You might have to make changes to the anova.mylm
function in your package to handle multiple predictors (depending on how you implemented part anova.mylm
). You should still use sequential ANOVA, as before.
Do a sequential anova of the models from 4a), with both effect and dummy variable coding. Comment on the results, and explain why they are as they are.
Why are the commands
anova(mylm(wages ~ sex + language, data = SLID))
and
anova(mylm(wages ~ language + sex, data = SLID))
giving different results? What does this tell us about the data? (Hint: https://mcfromnz.wordpress.com/2011/03/02/anova-type-iiiiii-ss-explained/ and module pages.)
For both effect coding and dummy variable coding, fit a model with wages
as response, and sex
and age
as covariates. Also add an interaction term (hint: to add interactions between variables x1
and x2
, write x1*x2
in the formula). What is now the interpretation of the parameters, and especially of the interaction term?
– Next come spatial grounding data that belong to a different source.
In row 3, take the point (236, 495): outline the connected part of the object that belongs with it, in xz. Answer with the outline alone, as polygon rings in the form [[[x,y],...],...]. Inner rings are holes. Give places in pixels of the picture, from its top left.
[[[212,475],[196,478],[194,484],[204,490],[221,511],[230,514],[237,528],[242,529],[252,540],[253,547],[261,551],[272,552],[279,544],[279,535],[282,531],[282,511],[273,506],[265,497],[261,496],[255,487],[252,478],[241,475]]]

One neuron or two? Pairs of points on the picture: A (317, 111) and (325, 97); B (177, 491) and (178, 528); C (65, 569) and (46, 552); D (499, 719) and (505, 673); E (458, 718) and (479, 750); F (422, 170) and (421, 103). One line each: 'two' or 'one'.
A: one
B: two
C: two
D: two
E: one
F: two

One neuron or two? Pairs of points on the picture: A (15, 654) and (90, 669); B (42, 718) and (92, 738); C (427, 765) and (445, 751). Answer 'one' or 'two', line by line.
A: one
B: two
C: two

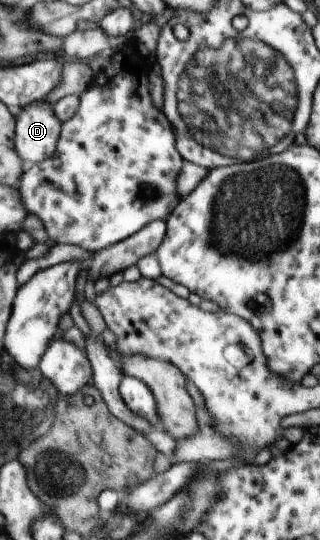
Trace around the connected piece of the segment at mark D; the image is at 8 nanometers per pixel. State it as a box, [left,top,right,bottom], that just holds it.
[16,98,63,169]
Answer for both types of coding.
You shall now test whether the regression coefficients have a common slope or not, for both types of coding. Plot the regression lines for wages
as a function of age
for the different values of sex
in the same plot, and perform the test using the plot (use ggplot
, but only “simple” functions as geom_point
and geom_line
are allowed to use, geom_smooth
is not ok as it uses lm
).
Describe the graph. What is the conclusion? How can the test be performed without graphs? Does that give the same conclusion?
(Hint: geom_abline
will not work alone, use geom_line
instead. You can plot the regression lines for effect coding and dummy variable coding in the same plot, but they should be distinguishable, e.g., effect can be lines and dummy can be dots.)